| To do |
Copy the records below, replacing every "Prishtina" with "Pristina" and leaving all other text as it is.
(Input records Opens)
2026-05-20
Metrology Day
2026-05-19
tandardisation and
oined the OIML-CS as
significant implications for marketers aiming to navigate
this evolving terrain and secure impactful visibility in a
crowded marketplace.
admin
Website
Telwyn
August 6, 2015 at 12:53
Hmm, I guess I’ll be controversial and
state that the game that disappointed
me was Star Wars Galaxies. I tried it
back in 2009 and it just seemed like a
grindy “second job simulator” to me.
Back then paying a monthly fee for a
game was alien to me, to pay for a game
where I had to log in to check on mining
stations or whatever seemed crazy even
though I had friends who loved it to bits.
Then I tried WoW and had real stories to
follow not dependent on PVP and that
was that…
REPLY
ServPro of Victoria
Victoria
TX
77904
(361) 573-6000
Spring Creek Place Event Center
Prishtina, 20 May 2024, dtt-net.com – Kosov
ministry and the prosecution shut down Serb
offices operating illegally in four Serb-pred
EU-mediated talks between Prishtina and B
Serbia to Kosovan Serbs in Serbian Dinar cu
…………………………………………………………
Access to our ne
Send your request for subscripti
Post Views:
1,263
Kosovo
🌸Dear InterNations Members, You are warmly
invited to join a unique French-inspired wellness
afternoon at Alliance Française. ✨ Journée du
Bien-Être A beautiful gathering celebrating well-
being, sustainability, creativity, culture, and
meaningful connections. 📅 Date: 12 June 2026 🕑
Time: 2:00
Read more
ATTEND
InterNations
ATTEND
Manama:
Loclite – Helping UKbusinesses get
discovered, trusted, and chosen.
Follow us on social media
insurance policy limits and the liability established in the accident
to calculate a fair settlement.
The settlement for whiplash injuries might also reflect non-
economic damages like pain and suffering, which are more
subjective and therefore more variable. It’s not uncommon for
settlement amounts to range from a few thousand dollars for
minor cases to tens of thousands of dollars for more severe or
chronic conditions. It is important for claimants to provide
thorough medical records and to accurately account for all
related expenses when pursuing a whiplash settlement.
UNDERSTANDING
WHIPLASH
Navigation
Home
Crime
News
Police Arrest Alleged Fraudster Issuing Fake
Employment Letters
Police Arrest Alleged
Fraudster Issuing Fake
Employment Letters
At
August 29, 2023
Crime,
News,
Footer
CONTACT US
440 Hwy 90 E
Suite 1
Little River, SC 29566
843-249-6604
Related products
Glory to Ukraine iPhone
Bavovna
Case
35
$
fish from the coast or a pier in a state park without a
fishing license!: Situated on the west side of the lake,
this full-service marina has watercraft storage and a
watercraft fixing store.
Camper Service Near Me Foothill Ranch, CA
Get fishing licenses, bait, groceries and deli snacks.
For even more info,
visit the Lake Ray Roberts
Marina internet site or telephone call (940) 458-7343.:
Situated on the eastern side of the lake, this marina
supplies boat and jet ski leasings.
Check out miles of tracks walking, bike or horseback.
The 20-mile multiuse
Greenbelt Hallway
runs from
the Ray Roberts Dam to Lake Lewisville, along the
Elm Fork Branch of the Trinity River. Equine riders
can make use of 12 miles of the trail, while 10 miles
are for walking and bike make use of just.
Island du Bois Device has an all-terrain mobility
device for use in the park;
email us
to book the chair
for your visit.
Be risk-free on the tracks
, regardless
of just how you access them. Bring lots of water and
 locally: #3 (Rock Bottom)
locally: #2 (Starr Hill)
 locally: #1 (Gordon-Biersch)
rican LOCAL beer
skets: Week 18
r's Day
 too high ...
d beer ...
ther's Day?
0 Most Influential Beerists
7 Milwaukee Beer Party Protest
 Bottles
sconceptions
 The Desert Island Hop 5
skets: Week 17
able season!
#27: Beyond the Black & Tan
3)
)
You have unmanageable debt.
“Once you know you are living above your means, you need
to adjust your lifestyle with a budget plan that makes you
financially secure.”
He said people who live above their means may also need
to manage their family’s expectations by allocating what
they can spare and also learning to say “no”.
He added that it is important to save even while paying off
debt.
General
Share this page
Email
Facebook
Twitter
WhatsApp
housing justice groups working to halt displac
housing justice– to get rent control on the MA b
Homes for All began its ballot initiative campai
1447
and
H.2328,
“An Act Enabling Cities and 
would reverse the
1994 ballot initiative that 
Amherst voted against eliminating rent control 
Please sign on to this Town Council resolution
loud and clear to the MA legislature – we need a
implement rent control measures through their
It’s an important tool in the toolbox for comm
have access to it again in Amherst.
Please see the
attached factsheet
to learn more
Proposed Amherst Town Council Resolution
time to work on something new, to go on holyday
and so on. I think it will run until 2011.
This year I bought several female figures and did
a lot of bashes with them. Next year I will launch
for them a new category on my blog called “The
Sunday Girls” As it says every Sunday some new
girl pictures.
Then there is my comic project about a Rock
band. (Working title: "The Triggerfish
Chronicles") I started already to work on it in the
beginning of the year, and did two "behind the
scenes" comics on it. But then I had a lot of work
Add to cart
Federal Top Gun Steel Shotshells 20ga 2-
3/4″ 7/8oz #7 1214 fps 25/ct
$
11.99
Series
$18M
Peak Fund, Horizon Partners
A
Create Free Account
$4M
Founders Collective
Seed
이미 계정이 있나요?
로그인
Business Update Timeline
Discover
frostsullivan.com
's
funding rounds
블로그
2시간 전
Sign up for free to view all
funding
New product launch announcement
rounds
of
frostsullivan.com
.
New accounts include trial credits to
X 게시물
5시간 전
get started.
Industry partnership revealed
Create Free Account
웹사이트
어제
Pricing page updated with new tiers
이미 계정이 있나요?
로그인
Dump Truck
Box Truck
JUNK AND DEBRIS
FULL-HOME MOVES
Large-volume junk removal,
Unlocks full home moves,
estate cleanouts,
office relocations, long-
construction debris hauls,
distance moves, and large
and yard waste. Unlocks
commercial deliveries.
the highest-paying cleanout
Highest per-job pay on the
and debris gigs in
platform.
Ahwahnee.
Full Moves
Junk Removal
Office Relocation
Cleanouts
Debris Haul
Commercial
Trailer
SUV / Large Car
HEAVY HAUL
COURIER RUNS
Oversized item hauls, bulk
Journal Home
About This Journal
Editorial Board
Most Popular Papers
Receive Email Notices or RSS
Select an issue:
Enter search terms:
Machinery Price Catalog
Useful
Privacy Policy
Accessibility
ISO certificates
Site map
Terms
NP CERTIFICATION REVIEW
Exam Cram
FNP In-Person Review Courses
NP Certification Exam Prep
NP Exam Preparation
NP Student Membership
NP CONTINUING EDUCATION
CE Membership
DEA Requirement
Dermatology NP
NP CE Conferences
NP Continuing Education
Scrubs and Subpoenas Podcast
(Input records Closes)
| Response for this exercise |
2026-05-20
Metrology Day
2026-05-19
tandardisation and
oined the OIML-CS as
significant implications for marketers aiming to navigate
this evolving terrain and secure impactful visibility in a
crowded marketplace.
admin
Website
Telwyn
August 6, 2015 at 12:53
Hmm, I guess I’ll be controversial and
state that the game that disappointed
me was Star Wars Galaxies. I tried it
back in 2009 and it just seemed like a
grindy “second job simulator” to me.
Back then paying a monthly fee for a
game was alien to me, to pay for a game
where I had to log in to check on mining
stations or whatever seemed crazy even
though I had friends who loved it to bits.
Then I tried WoW and had real stories to
follow not dependent on PVP and that
was that…
REPLY
ServPro of Victoria
Victoria
TX
77904
(361) 573-6000
Spring Creek Place Event Center
Pristina, 20 May 2024, dtt-net.com – Kosov
ministry and the prosecution shut down Serb
offices operating illegally in four Serb-pred
EU-mediated talks between Pristina and B
Serbia to Kosovan Serbs in Serbian Dinar cu
…………………………………………………………
Access to our ne
Send your request for subscripti
Post Views:
1,263
Kosovo
🌸Dear InterNations Members, You are warmly
invited to join a unique French-inspired wellness
afternoon at Alliance Française. ✨ Journée du
Bien-Être A beautiful gathering celebrating well-
being, sustainability, creativity, culture, and
meaningful connections. 📅 Date: 12 June 2026 🕑
Time: 2:00
Read more
ATTEND
InterNations
ATTEND
Manama:
Loclite – Helping UKbusinesses get
discovered, trusted, and chosen.
Follow us on social media
insurance policy limits and the liability established in the accident
to calculate a fair settlement.
The settlement for whiplash injuries might also reflect non-
economic damages like pain and suffering, which are more
subjective and therefore more variable. It’s not uncommon for
settlement amounts to range from a few thousand dollars for
minor cases to tens of thousands of dollars for more severe or
chronic conditions. It is important for claimants to provide
thorough medical records and to accurately account for all
related expenses when pursuing a whiplash settlement.
UNDERSTANDING
WHIPLASH
Navigation
Home
Crime
News
Police Arrest Alleged Fraudster Issuing Fake
Employment Letters
Police Arrest Alleged
Fraudster Issuing Fake
Employment Letters
At
August 29, 2023
Crime,
News,
Footer
CONTACT US
440 Hwy 90 E
Suite 1
Little River, SC 29566
843-249-6604
Related products
Glory to Ukraine iPhone
Bavovna
Case
35
$
fish from the coast or a pier in a state park without a
fishing license!: Situated on the west side of the lake,
this full-service marina has watercraft storage and a
watercraft fixing store.
Camper Service Near Me Foothill Ranch, CA
Get fishing licenses, bait, groceries and deli snacks.
For even more info,
visit the Lake Ray Roberts
Marina internet site or telephone call (940) 458-7343.:
Situated on the eastern side of the lake, this marina
supplies boat and jet ski leasings.
Check out miles of tracks walking, bike or horseback.
The 20-mile multiuse
Greenbelt Hallway
runs from
the Ray Roberts Dam to Lake Lewisville, along the
Elm Fork Branch of the Trinity River. Equine riders
can make use of 12 miles of the trail, while 10 miles
are for walking and bike make use of just.
Island du Bois Device has an all-terrain mobility
device for use in the park;
email us
to book the chair
for your visit.
Be risk-free on the tracks
, regardless
of just how you access them. Bring lots of water and
 locally: #3 (Rock Bottom)
locally: #2 (Starr Hill)
 locally: #1 (Gordon-Biersch)
rican LOCAL beer
skets: Week 18
r's Day
 too high ...
d beer ...
ther's Day?
0 Most Influential Beerists
7 Milwaukee Beer Party Protest
 Bottles
sconceptions
 The Desert Island Hop 5
skets: Week 17
able season!
#27: Beyond the Black & Tan
3)
)
You have unmanageable debt.
“Once you know you are living above your means, you need
to adjust your lifestyle with a budget plan that makes you
financially secure.”
He said people who live above their means may also need
to manage their family’s expectations by allocating what
they can spare and also learning to say “no”.
He added that it is important to save even while paying off
debt.
General
Share this page
Email
Facebook
Twitter
WhatsApp
housing justice groups working to halt displac
housing justice– to get rent control on the MA b
Homes for All began its ballot initiative campai
1447
and
H.2328,
“An Act Enabling Cities and 
would reverse the
1994 ballot initiative that 
Amherst voted against eliminating rent control 
Please sign on to this Town Council resolution
loud and clear to the MA legislature – we need a
implement rent control measures through their
It’s an important tool in the toolbox for comm
have access to it again in Amherst.
Please see the
attached factsheet
to learn more
Proposed Amherst Town Council Resolution
time to work on something new, to go on holyday
and so on. I think it will run until 2011.
This year I bought several female figures and did
a lot of bashes with them. Next year I will launch
for them a new category on my blog called “The
Sunday Girls” As it says every Sunday some new
girl pictures.
Then there is my comic project about a Rock
band. (Working title: "The Triggerfish
Chronicles") I started already to work on it in the
beginning of the year, and did two "behind the
scenes" comics on it. But then I had a lot of work
Add to cart
Federal Top Gun Steel Shotshells 20ga 2-
3/4″ 7/8oz #7 1214 fps 25/ct
$
11.99
Series
$18M
Peak Fund, Horizon Partners
A
Create Free Account
$4M
Founders Collective
Seed
이미 계정이 있나요?
로그인
Business Update Timeline
Discover
frostsullivan.com
's
funding rounds
블로그
2시간 전
Sign up for free to view all
funding
New product launch announcement
rounds
of
frostsullivan.com
.
New accounts include trial credits to
X 게시물
5시간 전
get started.
Industry partnership revealed
Create Free Account
웹사이트
어제
Pricing page updated with new tiers
이미 계정이 있나요?
로그인
Dump Truck
Box Truck
JUNK AND DEBRIS
FULL-HOME MOVES
Large-volume junk removal,
Unlocks full home moves,
estate cleanouts,
office relocations, long-
construction debris hauls,
distance moves, and large
and yard waste. Unlocks
commercial deliveries.
the highest-paying cleanout
Highest per-job pay on the
and debris gigs in
platform.
Ahwahnee.
Full Moves
Junk Removal
Office Relocation
Cleanouts
Debris Haul
Commercial
Trailer
SUV / Large Car
HEAVY HAUL
COURIER RUNS
Oversized item hauls, bulk
Journal Home
About This Journal
Editorial Board
Most Popular Papers
Receive Email Notices or RSS
Select an issue:
Enter search terms:
Machinery Price Catalog
Useful
Privacy Policy
Accessibility
ISO certificates
Site map
Terms
NP CERTIFICATION REVIEW
Exam Cram
FNP In-Person Review Courses
NP Certification Exam Prep
NP Exam Preparation
NP Student Membership
NP CONTINUING EDUCATION
CE Membership
DEA Requirement
Dermatology NP
NP CE Conferences
NP Continuing Education
Scrubs and Subpoenas Podcast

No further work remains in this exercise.